The court’s examination demonstrated that corroboration was originally understood to mean that two witnesses were needed to prove a case. Those witnesses did not have to be eyewitnesses; they could be speaking to solely circumstantial evidence, if that evidence, when taken together, pointed to the guilt of the accused. Where a complainer gave eye witness evidence, it could be corroborated if there was evidence from someone else that supported or confirmed the complainer’s testimony.

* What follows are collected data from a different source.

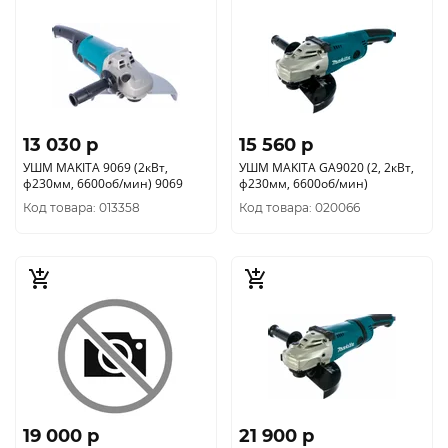
13 030 p
15 560 p
УШМ MAKITA 9069 (2кВт,
УШМ MAKITA GA9020 (2, 2кВт,
ф230мм, 6600об/мин) 9069
ф230мм, 6600об/мин)
Код товара: 013358
Код товара: 020066
19 000 p
21 900 p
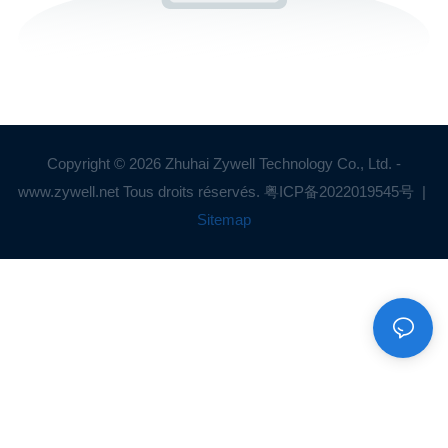
Copyright © 2026 Zhuhai Zywell Technology Co., Ltd. -
www.zywell.net Tous droits réservés.
粤ICP备2022019545号
|
Sitemap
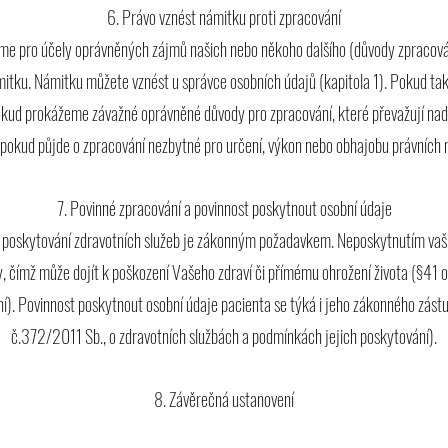
6. Právo vznést námitku proti zpracování
me pro účely oprávněných zájmů našich nebo někoho dalšího (důvody zpracován
mitku. Námitku můžete vznést u správce osobních údajů (kapitola 1). Pokud t
kud prokážeme závažné oprávněné důvody pro zpracování, které převažují nad
 pokud půjde o zpracování nezbytné pro určení, výkon nebo obhajobu právních 
7. Povinné zpracování a povinnost poskytnout osobní údaje
ly poskytování zdravotních služeb je zákonným požadavkem. Neposkytnutím va
 čímž může dojít k poškození Vašeho zdraví či přímému ohrožení života (§41 o
í). Povinnost poskytnout osobní údaje pacienta se týká i jeho zákonného zás
č.372/2011 Sb., o zdravotních službách a podmínkách jejich poskytování).
8. Závěrečná ustanovení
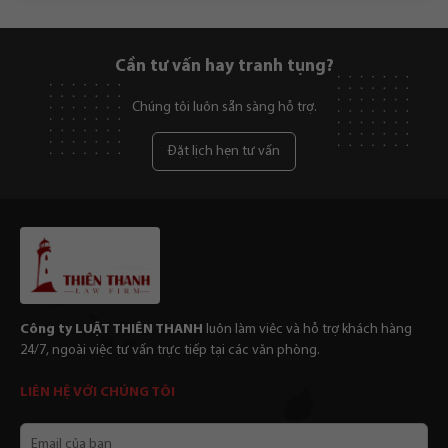
Cần tư vấn hay tranh tụng?
Chúng tôi luôn sẵn sàng hỗ trợ.
Đặt lịch hẹn tư vấn
Công ty LUẬT THIÊN THANH
luôn làm viêc và hỗ trợ khách hàng
24/7, ngoài việc tư vấn trực tiếp tại các văn phòng.
LIÊN HỆ VỚI CHÚNG TÔI
Email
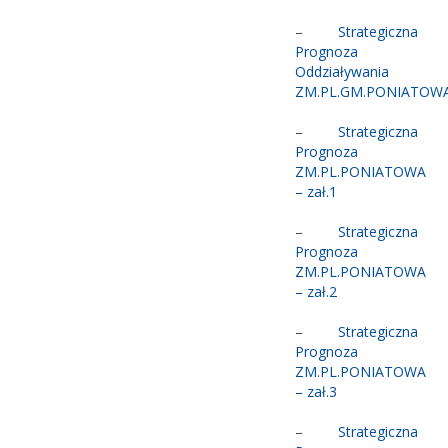
–
Strategiczna
Prognoza
Oddziaływania
ZM.PL.GM.PONIATOW
–
Strategiczna
Prognoza
ZM.PL.PONIATOWA
– zał.1
–
Strategiczna
Prognoza
ZM.PL.PONIATOWA
– zał.2
–
Strategiczna
Prognoza
ZM.PL.PONIATOWA
– zał.3
–
Strategiczna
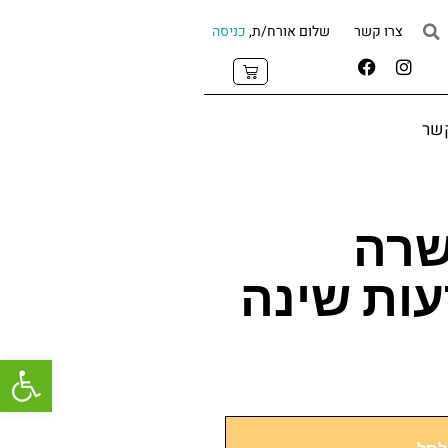
צרו קשר
שלום אורח/ת,
כניסה
קשר
שרה
ות שינה
פתח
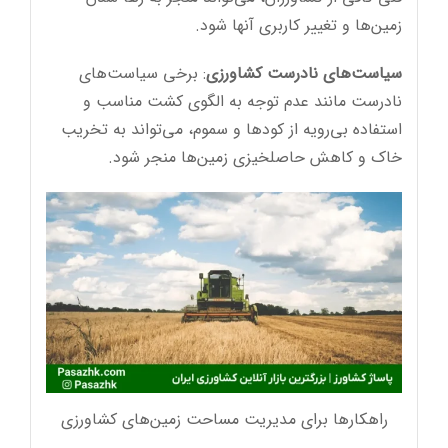
زمین‌ها و تغییر کاربری آنها شود.
سیاست‌های نادرست کشاورزی
: برخی سیاست‌های
نادرست مانند عدم توجه به الگوی کشت مناسب و
استفاده بی‌رویه از کودها و سموم، می‌تواند به تخریب
خاک و کاهش حاصلخیزی زمین‌ها منجر شود.
راهکارها برای مدیریت مساحت زمین‌های کشاورزی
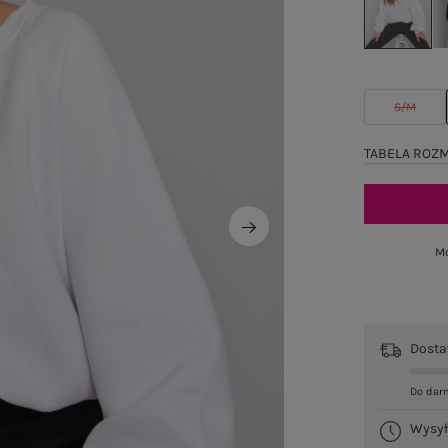
S/M
TABELA ROZ
Mo
Dost
Do dar
Wysy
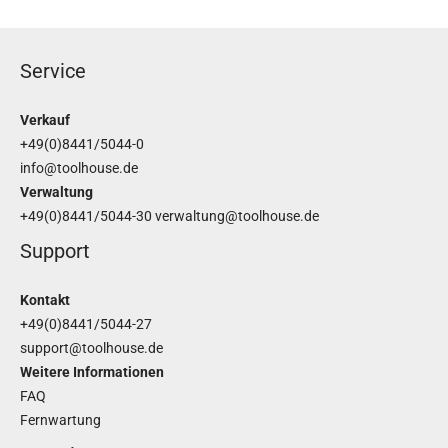
Service
Verkauf
+49(0)8441/5044-0
info@toolhouse.de
Verwaltung
+49(0)8441/5044-30
verwaltung@toolhouse.de
Support
Kontakt
+49(0)8441/5044-27
support@toolhouse.de
Weitere Informationen
FAQ
Fernwartung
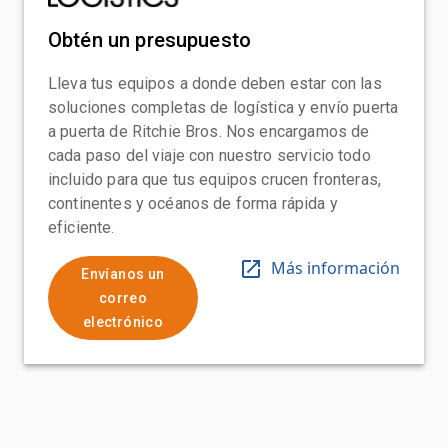
Obtén un presupuesto
Lleva tus equipos a donde deben estar con las
soluciones completas de logística y envío puerta
a puerta de Ritchie Bros. Nos encargamos de
cada paso del viaje con nuestro servicio todo
incluido para que tus equipos crucen fronteras,
continentes y océanos de forma rápida y
eficiente.
Más información
Envíanos un
correo
electrónico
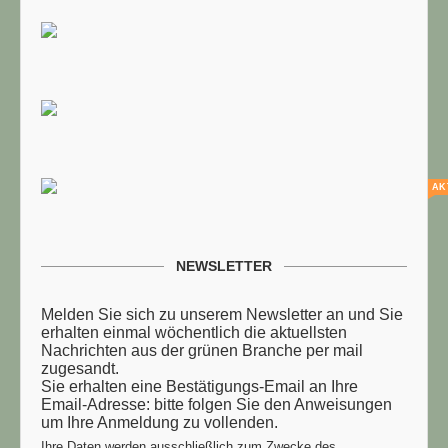
AK
NEWSLETTER
Melden Sie sich zu unserem Newsletter an und Sie
erhalten einmal wöchentlich die aktuellsten
Nachrichten aus der grünen Branche per mail
zugesandt.
Sie erhalten eine Bestätigungs-Email an Ihre
Email-Adresse: bitte folgen Sie den Anweisungen
um Ihre Anmeldung zu vollenden.
Ihre Daten werden ausschließlich zum Zwecke des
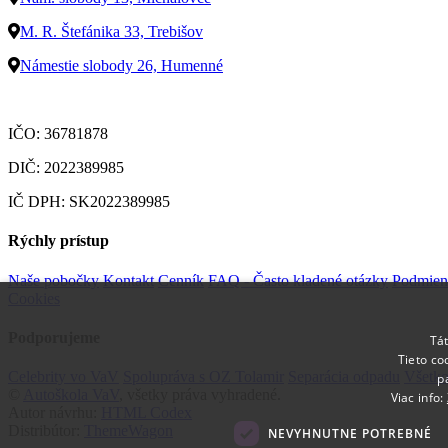
M. R. Štefánika 33, Trebišov
Námestie slobody 26, Humenné
IČO: 36781878
DIČ: 2022389985
IČ DPH: SK2022389985
Rýchly prístup
Naše pobočky
Kontakt
Cenník
FAQ - Často kladené otázky
Podmien
Cookies
Podporujeme
Tát
Tieto co
Celebrity vo VaV
Spolupráva s OZ Tolamir
Separácia odpadu
Všetko
p
©
Autoškola VaV
, všetky práva vyhradené.
Viac info:
Autor návrhu:
HTML Codex
Distribútor:
ThemeWagon
NEVYHNUTNE POTREBNÉ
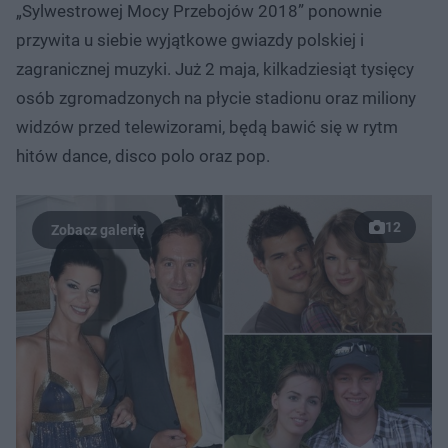
„Sylwestrowej Mocy Przebojów 2018” ponownie
przywita u siebie wyjątkowe gwiazdy polskiej i
zagranicznej muzyki. Już 2 maja, kilkadziesiąt tysięcy
osób zgromadzonych na płycie stadionu oraz miliony
widzów przed telewizorami, będą bawić się w rytm
hitów dance, disco polo oraz pop.
12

In the early 20th century, the courts and legal textbooks began to treat corroboration as a requirement to have two witnesses to speak to individual facts in a case, characterised as “essential”, “fundamental” or “crucial”, rather than the case as a whole. This, in the view of the court, caused corroboration to become overly technical and complex, particularly in sexual offence cases, whereby lack of consent and the act of intercourse were treated as distinct, essential facts.
The court stated that:
“… the judges [in Smith v Lees] do not analyse the underlying basis for their effective starting point; that each separate element in a criminal offence requires to be individually corroborated… This idea…was not supported by the Institutional Writers, upon whom the judges relied. It was not supported by the preponderance of authority. Traditionally, the familiar direction to juries was that two matters required corroboration; that the crime happened and that the accused committed it…”.

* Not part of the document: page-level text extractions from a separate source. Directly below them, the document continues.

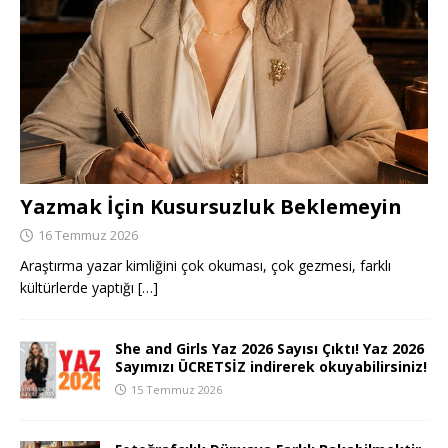
Yazmak İçin Kusursuzluk Beklemeyin
16 Temmuz 2026
Araştırma yazar kimliğini çok okuması, çok gezmesi, farklı
kültürlerde yaptığı
[…]
She and Girls Yaz 2026 Sayısı Çıktı! Yaz 2026
Sayımızı ÜCRETSİZ indirerek okuyabilirsiniz!
15 Temmuz 2026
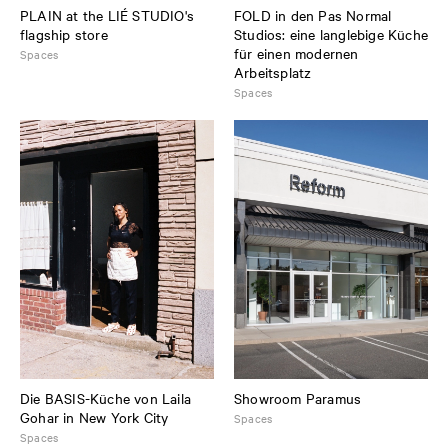
PLAIN at the LIÉ STUDIO's
FOLD in den Pas Normal
flagship store
Studios: eine langlebige Küche
für einen modernen
Spaces
Arbeitsplatz
Spaces
Die BASIS-Küche von Laila
Showroom Paramus
Gohar in New York City
Spaces
Spaces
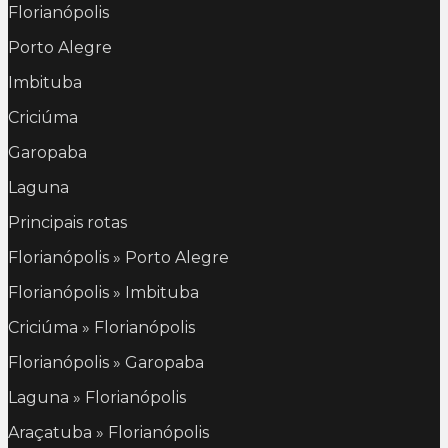
Florianópolis
Porto Alegre
Imbituba
Criciúma
Garopaba
Laguna
Principais rotas
Florianópolis » Porto Alegre
Florianópolis » Imbituba
Criciúma » Florianópolis
Florianópolis » Garopaba
Laguna » Florianópolis
Araçatuba » Florianópolis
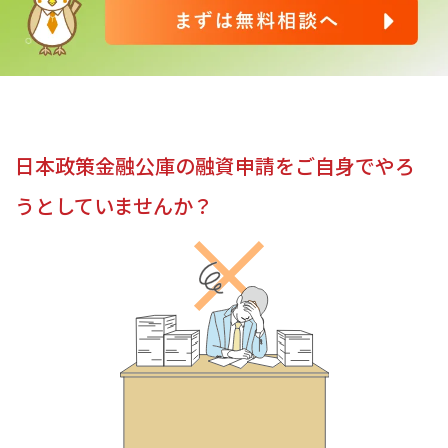
日本政策金融公庫の融資申請を
ご自身でやろ
うとしていませんか？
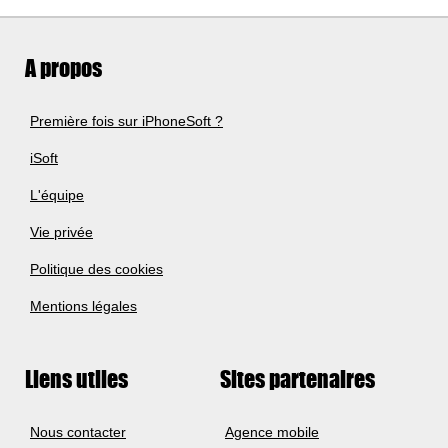
A propos
Première fois sur iPhoneSoft ?
iSoft
L'équipe
Vie privée
Politique des cookies
Mentions légales
Liens utiles
Sites partenaires
Nous contacter
Agence mobile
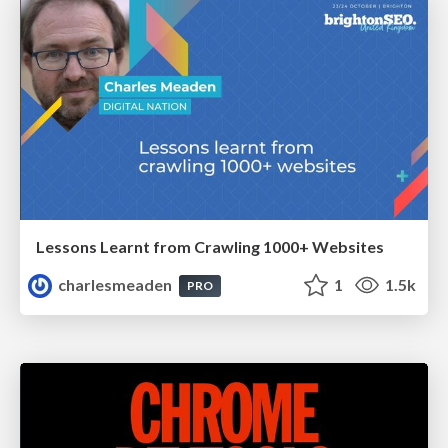
Lessons Learnt from Crawling 1000+ Websites
charlesmeaden
1
1.5k
PRO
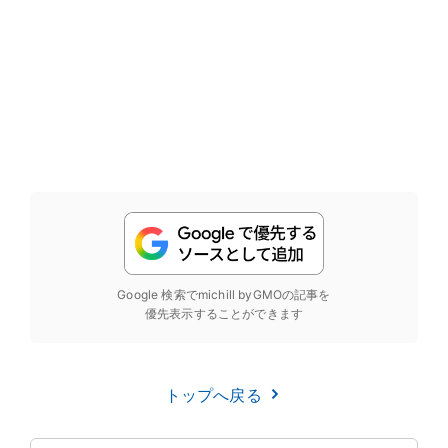
Google 検索でmichill byGMOの記事を
優先表示することができます
トップへ戻る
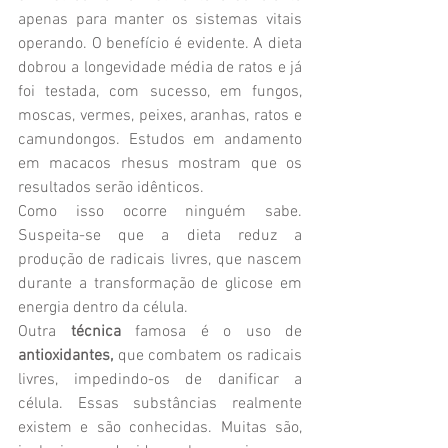
apenas para manter os sistemas vitais 
operando. O benefício é evidente. A dieta 
dobrou a longevidade média de ratos e já 
foi testada, com sucesso, em fungos, 
moscas, vermes, peixes, aranhas, ratos e 
camundongos. Estudos em andamento 
em macacos rhesus mostram que os 
resultados serão idênticos.
Como isso ocorre ninguém sabe. 
Suspeita-se que a dieta reduz a 
produção de radicais livres, que nascem 
durante a transformação de glicose em 
energia dentro da célula.
Outra 
técnica 
famosa é o uso de 
antioxidantes,
 que combatem os radicais 
livres, impedindo-os de danificar a 
célula. Essas substâncias realmente 
existem e são conhecidas. Muitas são, 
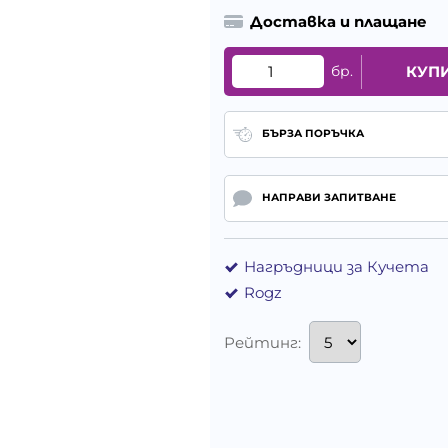
Доставка и плащане
бр.
КУП
БЪРЗА ПОРЪЧКА
НАПРАВИ ЗАПИТВАНЕ
Нагръдници за Кучета
Rogz
Рейтинг:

The common thread running through the previous cases and writings, of which the court disapproved, was a tendency to categorise, sub-categorise, over-analyse, and generally complicate the issue of the use to which evidence may be put. The court added that:
“The law of evidence is a highly practical matter. It is a tool designed to set the parameters within which evidence may be led to ensure that the court focuses on the issues truly in dispute, and to achieve a fair trial, not only for the accused but also in the public interest. … The more that complexity is built into the rules, or the more layers added, the more perplexing matters will be for jurors…”.
The court determined that de recenti statements, when coupled with distress, were, contrary to earlier cases, corroborative. They were an exception to the general prohibition on hearsay. Such statements were the natural outpourings of feelings aroused by an injury, and should be regarded as a continuation of the incident itself.

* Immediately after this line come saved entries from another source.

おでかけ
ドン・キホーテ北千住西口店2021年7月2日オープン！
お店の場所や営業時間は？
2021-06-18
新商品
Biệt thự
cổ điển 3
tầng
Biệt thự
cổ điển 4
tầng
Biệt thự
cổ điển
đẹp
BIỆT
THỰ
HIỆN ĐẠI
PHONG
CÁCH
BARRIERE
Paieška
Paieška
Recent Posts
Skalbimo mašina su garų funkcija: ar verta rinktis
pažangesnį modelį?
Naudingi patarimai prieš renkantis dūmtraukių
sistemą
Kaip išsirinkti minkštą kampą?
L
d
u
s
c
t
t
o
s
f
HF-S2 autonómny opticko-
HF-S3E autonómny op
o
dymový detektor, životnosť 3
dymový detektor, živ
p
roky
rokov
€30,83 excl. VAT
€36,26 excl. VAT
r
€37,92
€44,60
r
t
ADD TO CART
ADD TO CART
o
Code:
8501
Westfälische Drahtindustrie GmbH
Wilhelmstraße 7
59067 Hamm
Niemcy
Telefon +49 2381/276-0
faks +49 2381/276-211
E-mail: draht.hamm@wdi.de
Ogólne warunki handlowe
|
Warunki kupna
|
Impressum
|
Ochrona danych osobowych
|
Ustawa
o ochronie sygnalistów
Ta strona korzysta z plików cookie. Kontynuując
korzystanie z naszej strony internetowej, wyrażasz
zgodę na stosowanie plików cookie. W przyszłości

The court overruled Smith v Lees and Cinci v HM Advocate 2004 JC 103. It disapproved certain comments in Morton v HM Advocate 1938 JC 50 regarding the evidential value of de recenti statements. In answer to the Lord Advocate’s questions, it held that:
“The basic rule is that no-one can be convicted on the testimony of one witness alone. Where there is direct (eye witness) evidence of the crime, that evidence can be corroborated by another eye witness or by facts and circumstances spoken to by at least one other witness…”.